▶ WORK TASK
Write out each line of the records that has "format" in it.

** Opening WORKING DATA block **

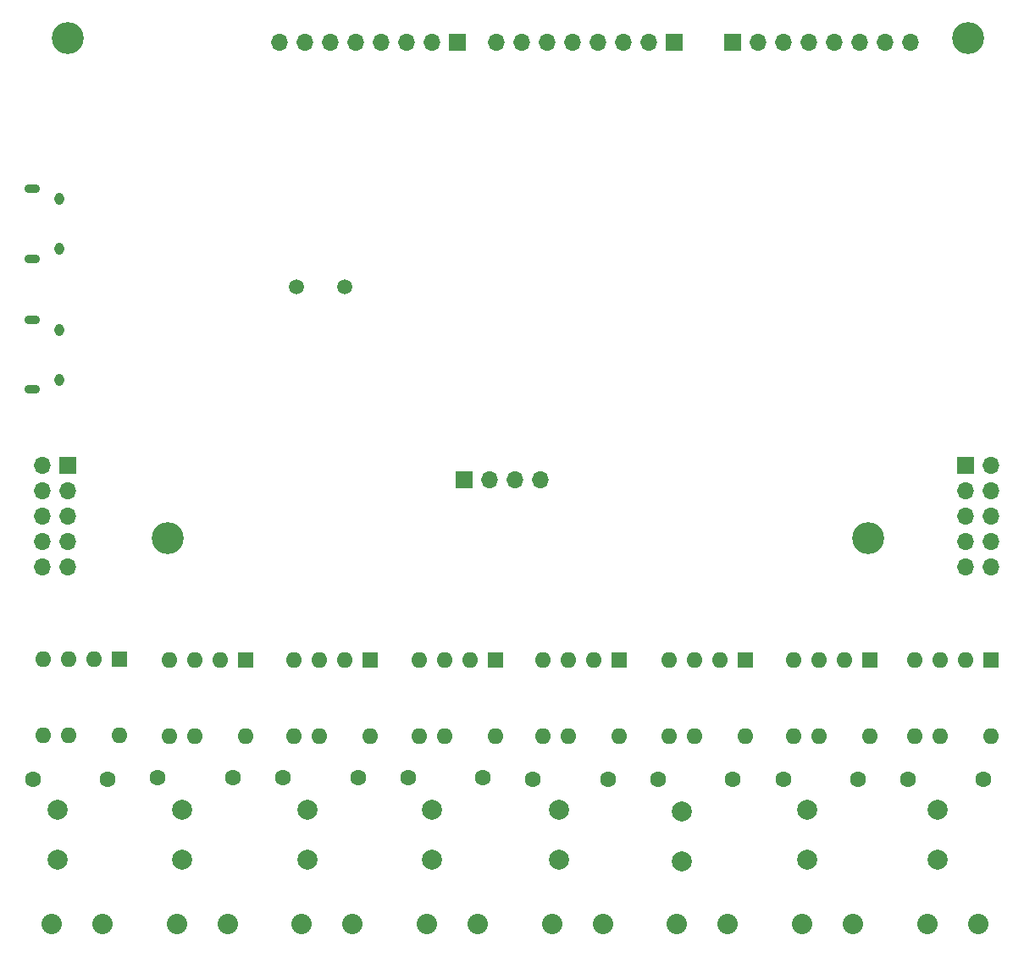
<source format=gbs>
%TF.GenerationSoftware,KiCad,Pcbnew,(6.0.5)*%
%TF.CreationDate,2023-11-15T16:50:55-05:00*%
%TF.ProjectId,solar-controller-2023,736f6c61-722d-4636-9f6e-74726f6c6c65,rev?*%
%TF.SameCoordinates,Original*%
%TF.FileFunction,Soldermask,Bot*%
%TF.FilePolarity,Negative*%
%FSLAX46Y46*%
G04 Gerber Fmt 4.6, Leading zero omitted, Abs format (unit mm)*
G04 Created by KiCad (PCBNEW (6.0.5)) date 2023-11-15 16:50:55*
%MOMM*%
%LPD*%
G01*
G04 APERTURE LIST*
%ADD10C,1.600000*%
%ADD11R,1.700000X1.700000*%
%ADD12O,1.700000X1.700000*%
%ADD13C,3.200000*%
%ADD14O,0.950000X1.250000*%
%ADD15O,1.550000X0.890000*%
%ADD16R,1.600000X1.600000*%
%ADD17O,1.600000X1.600000*%
%ADD18C,2.000000*%
%ADD19C,2.032000*%
%ADD20C,1.500000*%
G04 APERTURE END LIST*
D10*
%TO.C,RV8*%
X146500000Y-129000000D03*
X139000000Y-129000000D03*
%TD*%
%TO.C,RV7*%
X121500000Y-129000000D03*
X114000000Y-129000000D03*
%TD*%
%TO.C,RV6*%
X134000000Y-129000000D03*
X126500000Y-129000000D03*
%TD*%
%TO.C,RV5*%
X109000000Y-129100000D03*
X101500000Y-129100000D03*
%TD*%
%TO.C,RV4*%
X196500000Y-129100000D03*
X189000000Y-129100000D03*
%TD*%
%TO.C,RV3*%
X171500000Y-129100000D03*
X164000000Y-129100000D03*
%TD*%
%TO.C,RV2*%
X184000000Y-129100000D03*
X176500000Y-129100000D03*
%TD*%
%TO.C,RV1*%
X159000000Y-129100000D03*
X151500000Y-129100000D03*
%TD*%
D11*
%TO.C,J3*%
X171500000Y-55380000D03*
D12*
X174040000Y-55380000D03*
X176580000Y-55380000D03*
X179120000Y-55380000D03*
X181660000Y-55380000D03*
X184200000Y-55380000D03*
X186740000Y-55380000D03*
X189280000Y-55380000D03*
%TD*%
D11*
%TO.C,J2*%
X143975000Y-55380000D03*
D12*
X141435000Y-55380000D03*
X138895000Y-55380000D03*
X136355000Y-55380000D03*
X133815000Y-55380000D03*
X131275000Y-55380000D03*
X128735000Y-55380000D03*
X126195000Y-55380000D03*
%TD*%
D13*
%TO.C,MOUNT*%
X105000000Y-55000000D03*
%TD*%
%TO.C,MOUNT*%
X115000000Y-105000000D03*
%TD*%
D14*
%TO.C,J8*%
X104140000Y-89130000D03*
X104140000Y-84130000D03*
D15*
X101440000Y-83130000D03*
X101440000Y-90130000D03*
%TD*%
D16*
%TO.C,U8*%
X185156000Y-117200000D03*
D17*
X182616000Y-117200000D03*
X180076000Y-117200000D03*
X177536000Y-117200000D03*
X177536000Y-124820000D03*
X180076000Y-124820000D03*
X185156000Y-124820000D03*
%TD*%
D18*
%TO.C,F1*%
X154090000Y-132210000D03*
X154090000Y-137210000D03*
%TD*%
D19*
%TO.C,OUT_2*%
X170986600Y-143610000D03*
X165906600Y-143610000D03*
%TD*%
%TO.C,OUT_4*%
X145980000Y-143610000D03*
X140900000Y-143610000D03*
%TD*%
D18*
%TO.C,F8*%
X141440000Y-132210000D03*
X141440000Y-137210000D03*
%TD*%
D19*
%TO.C,OUT_3*%
X158486600Y-143610000D03*
X153406600Y-143610000D03*
%TD*%
D16*
%TO.C,U14*%
X147775000Y-117175000D03*
D17*
X145235000Y-117175000D03*
X142695000Y-117175000D03*
X140155000Y-117175000D03*
X140155000Y-124795000D03*
X142695000Y-124795000D03*
X147775000Y-124795000D03*
%TD*%
D19*
%TO.C,OUT_1*%
X183480000Y-143610000D03*
X178400000Y-143610000D03*
%TD*%
D11*
%TO.C,J6*%
X194775000Y-97675000D03*
D12*
X197315000Y-97675000D03*
X194775000Y-100215000D03*
X197315000Y-100215000D03*
X194775000Y-102755000D03*
X197315000Y-102755000D03*
X194775000Y-105295000D03*
X197315000Y-105295000D03*
X194775000Y-107835000D03*
X197315000Y-107835000D03*
%TD*%
%TO.C,J1*%
X147826000Y-55415000D03*
X150366000Y-55415000D03*
X152906000Y-55415000D03*
X155446000Y-55415000D03*
X157986000Y-55415000D03*
X160526000Y-55415000D03*
X163066000Y-55415000D03*
D11*
X165606000Y-55415000D03*
%TD*%
D18*
%TO.C,F6*%
X128940000Y-132210000D03*
X128940000Y-137210000D03*
%TD*%
D13*
%TO.C,MOUNT*%
X195000000Y-55000000D03*
%TD*%
D16*
%TO.C,U13*%
X122800000Y-117175000D03*
D17*
X120260000Y-117175000D03*
X117720000Y-117175000D03*
X115180000Y-117175000D03*
X115180000Y-124795000D03*
X117720000Y-124795000D03*
X122800000Y-124795000D03*
%TD*%
D14*
%TO.C,J5*%
X104135000Y-71040000D03*
D15*
X101435000Y-77040000D03*
X101435000Y-70040000D03*
D14*
X104135000Y-76040000D03*
%TD*%
D19*
%TO.C,OUT_5*%
X133480000Y-143610000D03*
X128400000Y-143610000D03*
%TD*%
%TO.C,OUT_7*%
X108480000Y-143610000D03*
X103400000Y-143610000D03*
%TD*%
D16*
%TO.C,U10*%
X197300000Y-117200000D03*
D17*
X194760000Y-117200000D03*
X192220000Y-117200000D03*
X189680000Y-117200000D03*
X189680000Y-124820000D03*
X192220000Y-124820000D03*
X197300000Y-124820000D03*
%TD*%
D18*
%TO.C,F4*%
X191940000Y-132210000D03*
X191940000Y-137210000D03*
%TD*%
%TO.C,F3*%
X166370000Y-132334000D03*
X166370000Y-137334000D03*
%TD*%
D13*
%TO.C,MOUNT*%
X185000000Y-105000000D03*
%TD*%
D16*
%TO.C,U12*%
X135250000Y-117175000D03*
D17*
X132710000Y-117175000D03*
X130170000Y-117175000D03*
X127630000Y-117175000D03*
X127630000Y-124795000D03*
X130170000Y-124795000D03*
X135250000Y-124795000D03*
%TD*%
D19*
%TO.C,OUT_0*%
X195980000Y-143610000D03*
X190900000Y-143610000D03*
%TD*%
D18*
%TO.C,F2*%
X178940000Y-132210000D03*
X178940000Y-137210000D03*
%TD*%
D19*
%TO.C,OUT_6*%
X120980000Y-143610000D03*
X115900000Y-143610000D03*
%TD*%
D16*
%TO.C,U9*%
X172700000Y-117175000D03*
D17*
X170160000Y-117175000D03*
X167620000Y-117175000D03*
X165080000Y-117175000D03*
X165080000Y-124795000D03*
X167620000Y-124795000D03*
X172700000Y-124795000D03*
%TD*%
D16*
%TO.C,U7*%
X160150000Y-117175000D03*
D17*
X157610000Y-117175000D03*
X155070000Y-117175000D03*
X152530000Y-117175000D03*
X152530000Y-124795000D03*
X155070000Y-124795000D03*
X160150000Y-124795000D03*
%TD*%
D18*
%TO.C,F5*%
X103940000Y-132210000D03*
X103940000Y-137210000D03*
%TD*%
%TO.C,F7*%
X116440000Y-132210000D03*
X116440000Y-137210000D03*
%TD*%
D11*
%TO.C,J4*%
X144660000Y-99120000D03*
D12*
X147200000Y-99120000D03*
X149740000Y-99120000D03*
X152280000Y-99120000D03*
%TD*%
D16*
%TO.C,U11*%
X110200000Y-117125000D03*
D17*
X107660000Y-117125000D03*
X105120000Y-117125000D03*
X102580000Y-117125000D03*
X102580000Y-124745000D03*
X105120000Y-124745000D03*
X110200000Y-124745000D03*
%TD*%
D11*
%TO.C,J7*%
X105006000Y-97698000D03*
D12*
X102466000Y-97698000D03*
X105006000Y-100238000D03*
X102466000Y-100238000D03*
X105006000Y-102778000D03*
X102466000Y-102778000D03*
X105006000Y-105318000D03*
X102466000Y-105318000D03*
X105006000Y-107858000D03*
X102466000Y-107858000D03*
%TD*%
D20*
%TO.C,Y1*%
X127830000Y-79810000D03*
X132710000Y-79810000D03*
%TD*%
M02*

</source>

** Closing WORKING DATA block **

▶ ANSWER SPACE
<source format=gbs>
G04 Gerber Fmt 4.6, Leading zero omitted, Abs format (unit mm)*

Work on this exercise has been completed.